Alors que le président tunisien Kaïs Saïed n’était plus apparu en public depuis le 22 mars, il est réapparu le 3 avril, dans une vidéo diffusée par ses services, dans laquelle il dément toute vacance du pouvoir.

Pendant son absence prolongée de la scène politique, la principale coalition de l’opposition s’est posé des questions sur son état de santé. Le leader du Front de salut national (FSN), la principale coalition d’opposition, avait appelé le gouvernement à communiquer clairement sur les raisons de « l’absence » du président, assurant pour sa part détenir des informations sur des « problèmes de santé » de Kaïs Saied.

Au niveau de l’opinion publique, on a perçu un grand énervement, les spéculations allant en sens divers sur le fait qu’il aurait eu des problèmes de santé graves. Dans la vidéo, Kaïs Saïed a fustigé le « degré de folie jamais connu en Tunisie », précisant lui-même : « Le président s’est absenté deux ou trois jours, il a attrapé froid et ça devient un problème, une vacance du pouvoir, un vide ? Ces gens ne méritent que mépris », a-t-il dit en recevant la Première ministre Najla Bouden.

Autre son de cloche dans les rangs du FSN où on affirme avoir été « informé dès le premier jour que le président Saïed souffrait de problèmes de santé, mais nous n’avons pas réagi, estimant que tout le monde pouvait avoir un problème de santé passager », a reconnu le président de la coalition Ahmed Néjib Chebbi, le 3 avril au cours d’une conférence de presse à Tunis.

Rappelons qu’en cas de vacance de pouvoir provisoire, c’est à la cheffe du gouvernement Najla Bouden de diriger les affaires du pays aux termes de la Constitution.
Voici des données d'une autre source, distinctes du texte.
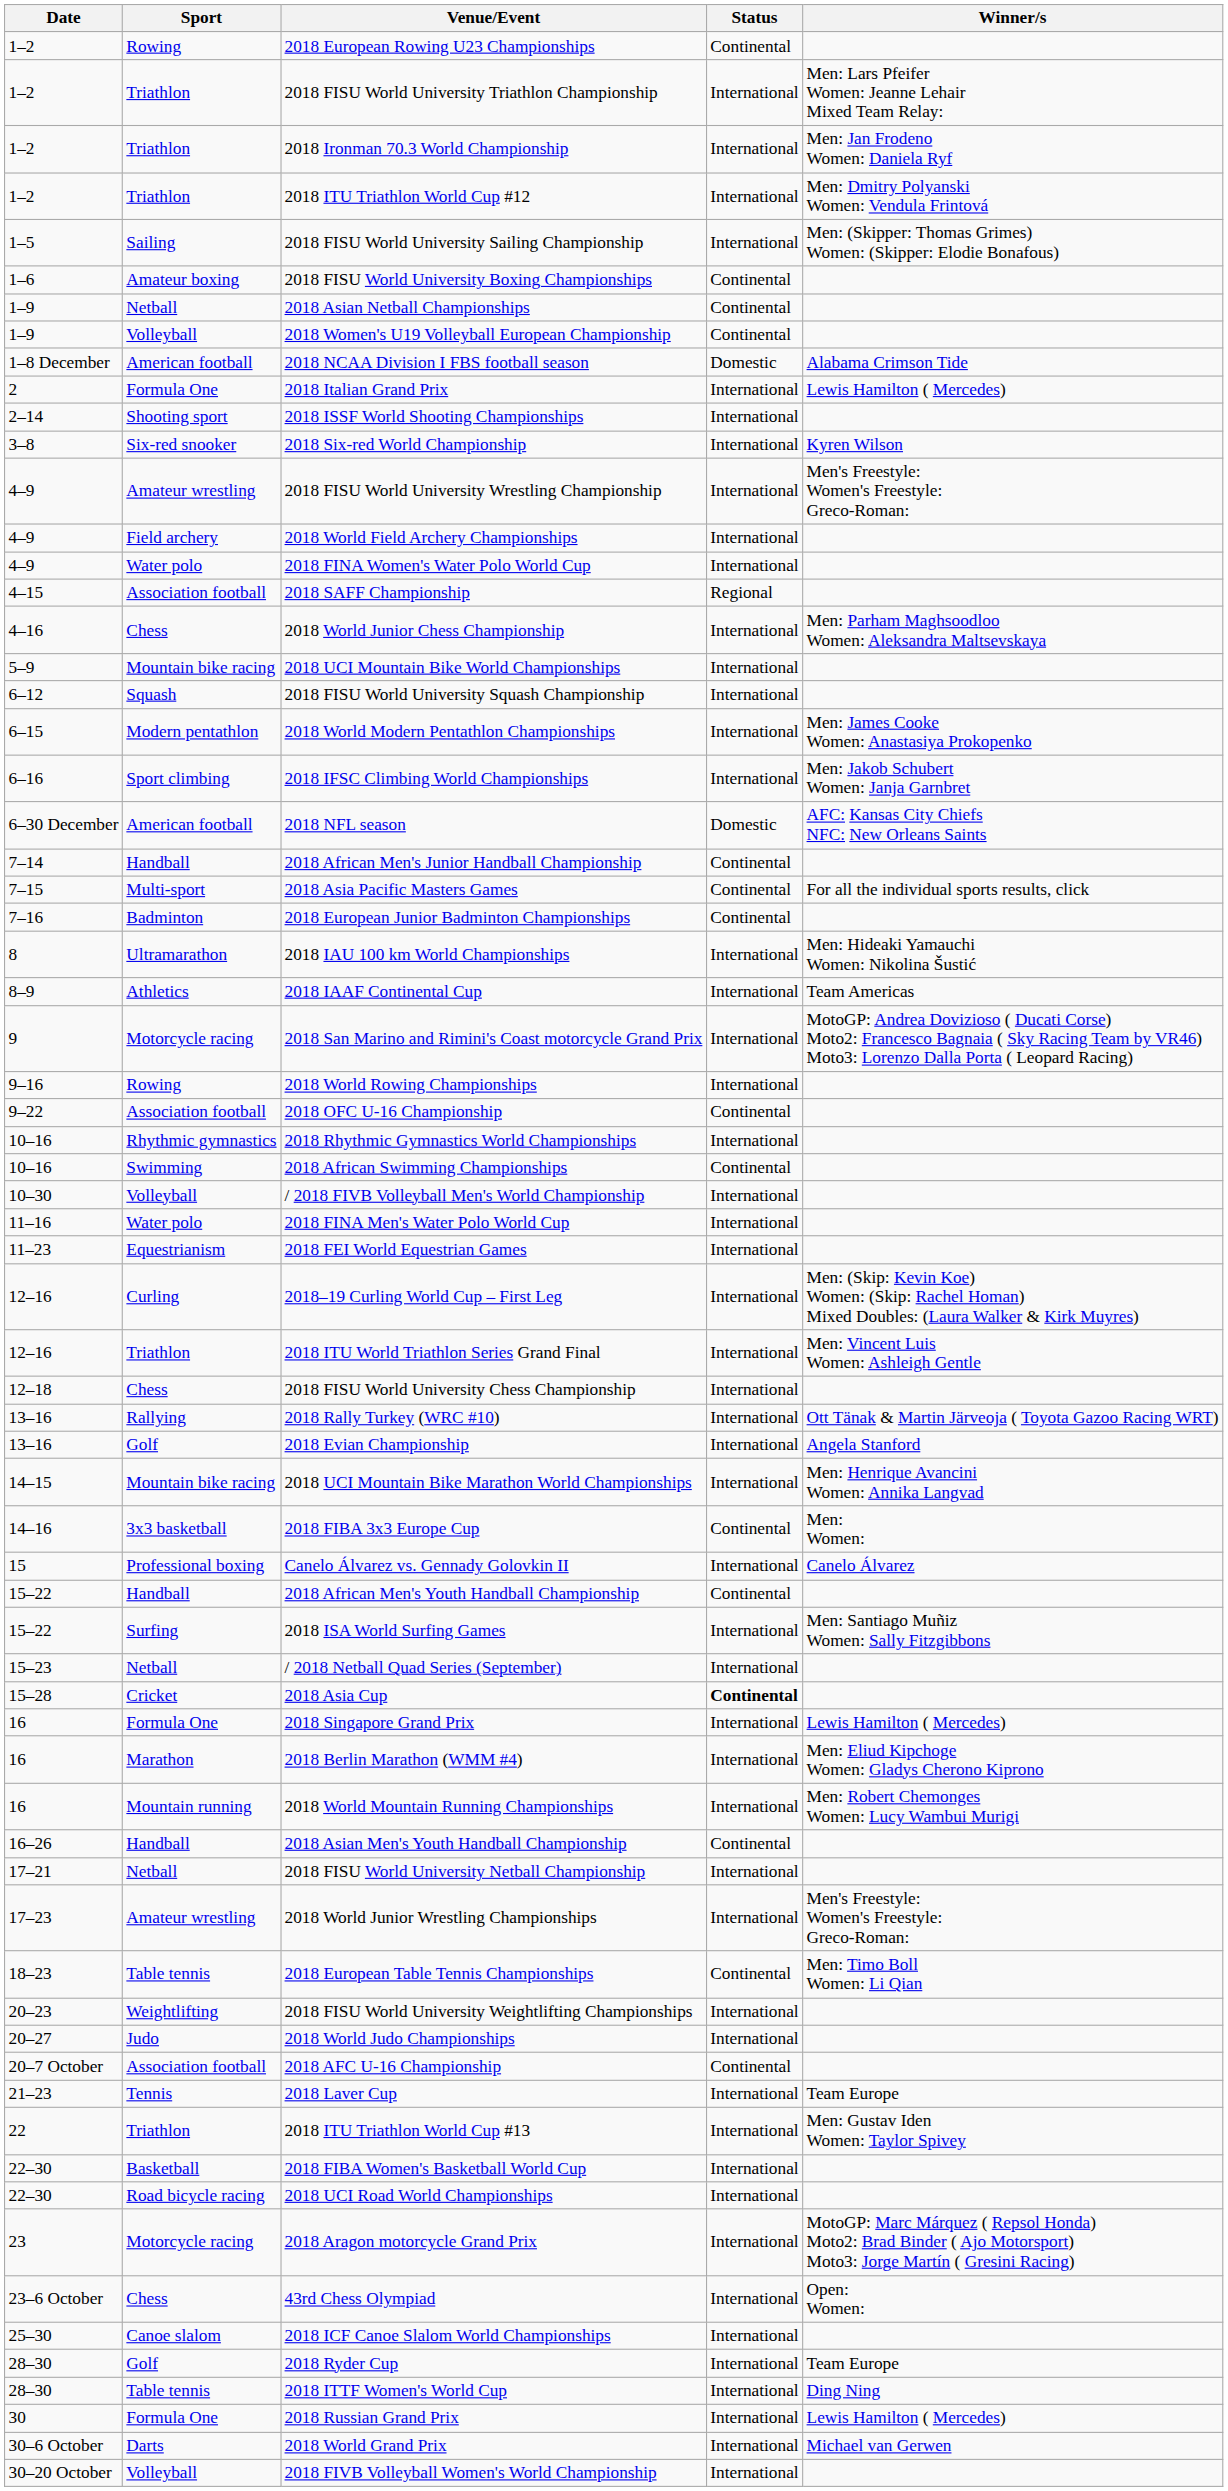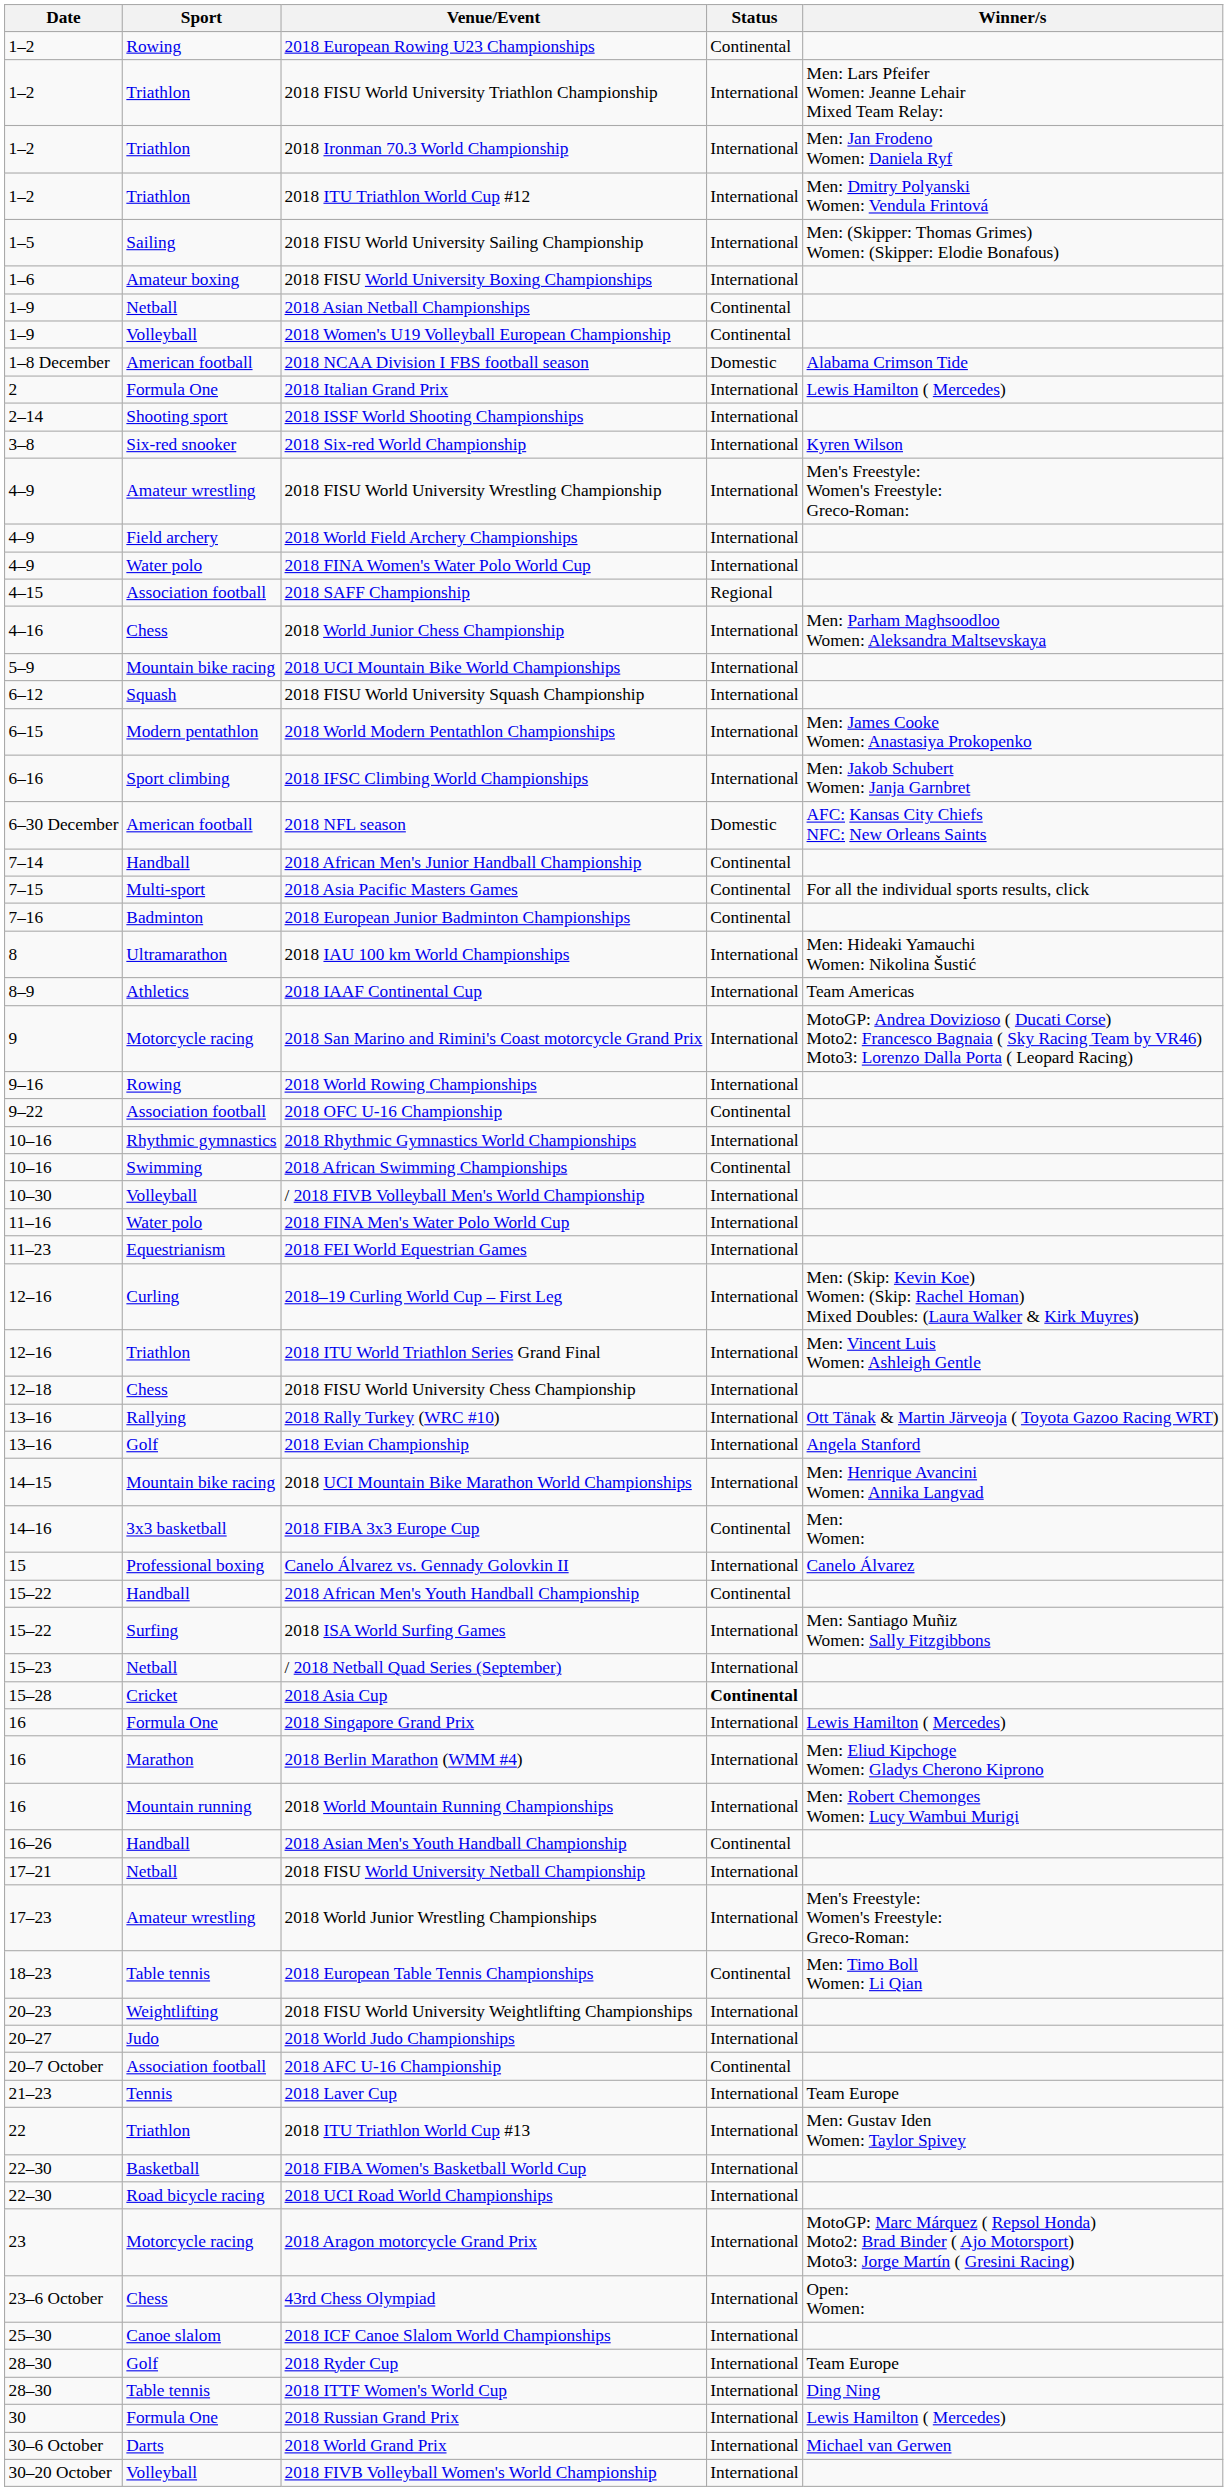2018 FISU World University Boxing Championships | Status: Continental -> International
Mais en cas de vacance permanente, comme dans le cas d’un décès ou d’une maladie grave provoquant un empêchement pour diriger le pays, la Tunisie serait confrontée à une « grande catastrophe » en raison d’un vide législatif, a prévenu le chef de la principale opposition.
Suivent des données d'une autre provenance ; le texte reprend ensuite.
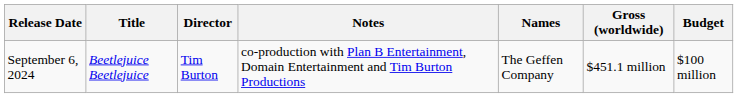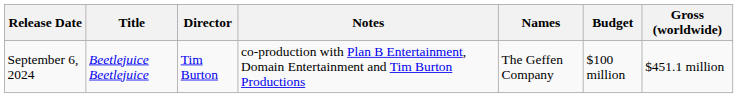columns swapped: Budget <-> Gross (worldwide)
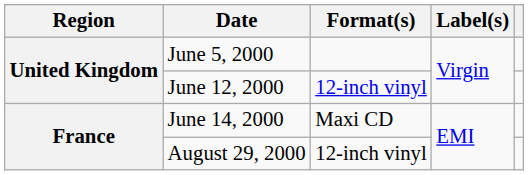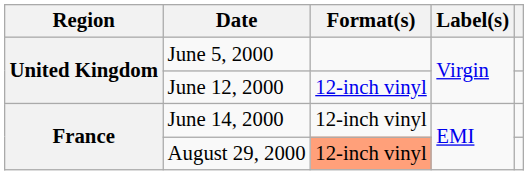June 14, 2000 | Format(s): Maxi CD -> 12-inch vinyl
August 29, 2000 | Format(s): no background -> lightsalmon background
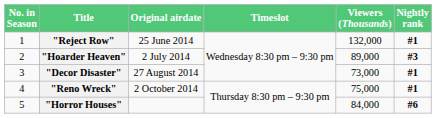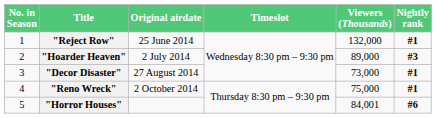"Horror Houses" | Viewers (Thousands): 84,000 -> 84,001
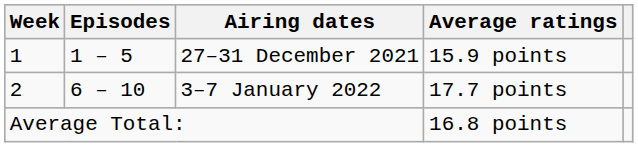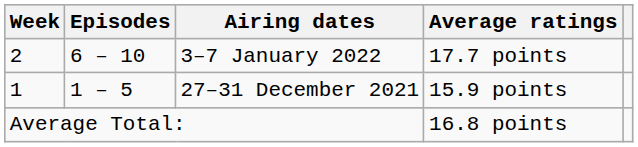rows swapped: 27–31 December 2021 <-> 3–7 January 2022
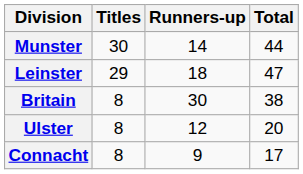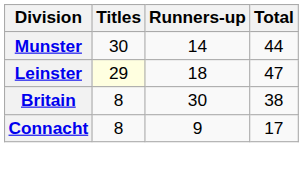Leinster | Titles: no background -> lightyellow background
- row: Ulster | 8 | 12 | 20
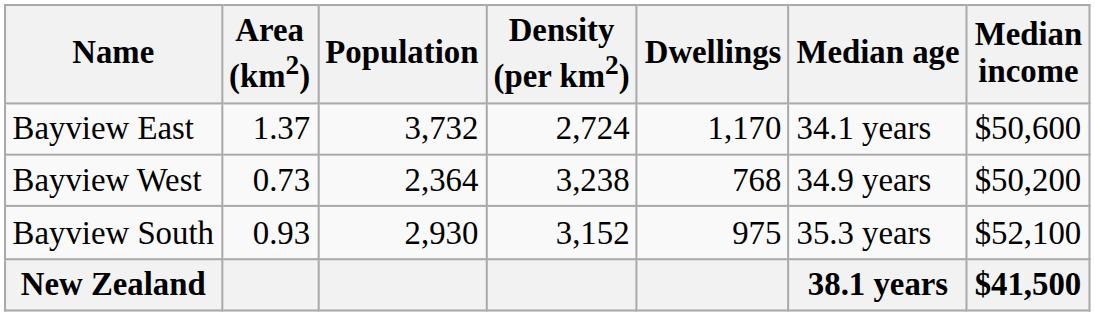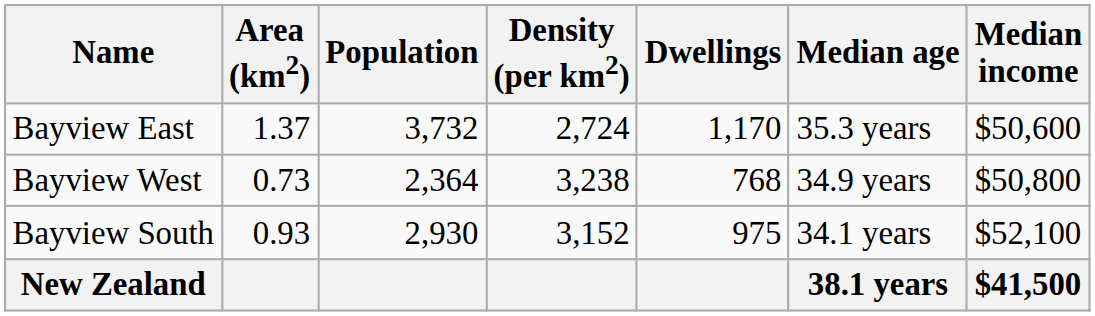Bayview East | Median age: 34.1 years -> 35.3 years
Bayview West | Median income: $50,200 -> $50,800
Bayview South | Median age: 35.3 years -> 34.1 years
En effet, la nouvelle Constitution promulguée en 2022 stipule que c’est le président de la Cour constitutionnelle qui doit remplacer le chef de l’État jusqu’à la tenue d’une nouvelle élection présidentielle. Or cette instance n’a jamais été mise en place.

De réels problèmes de santé

Habituellement omniprésent sur la scène politique où il concentre tous les pouvoirs, Kaïs Saïed, 65 ans, a été élu démocratiquement en 2019, avant de limoger, le 25 juillet 2021, son Premier ministre et de dissoudre l’organe législatif. Le nouveau Parlement mis en place n’a réellement aucune prérogative, le président continuant de diriger le pays par décrets.

La réapparition de Kaïs Saied na pas réussi à couper court aux rumeurs et spéculations. Faute d’informations, les réseaux sociaux ont pris le relai, avec des « vœux de bon rétablissement » ou des messages évoquant une « tachycardie ventriculaire polymorphe avec torsades de pointes ». D’autres sources affirment que le président aurait eu un malaise qui aurait nécessité son admission à l’hôpital militaire de Tunis. Depuis, son état se serait amélioré et il serait actuellement de retour à Carthage, sous contrôle médical.

Mais les Tunisiens n’ont pas oublié le précédent survenu lors des hospitalisations de Béji Caïd Essebsi, héritier de Bourguiba à la présidence, et les incertitudes apparues à son décès alors président en exercice, en juillet 2019 en l’absence d’une Cour constitutionnelle, et qui ont conduit à une présidentielle anticipée remportée par Saied.

Les plus optimistes estiment que cette absence pourrait être une réaction à la pression internationale qui enjoint le président à signer l’accord pour un prêt du Fonds monétaire international, conditionné à des réformes que le président perçoit comme une ingérence.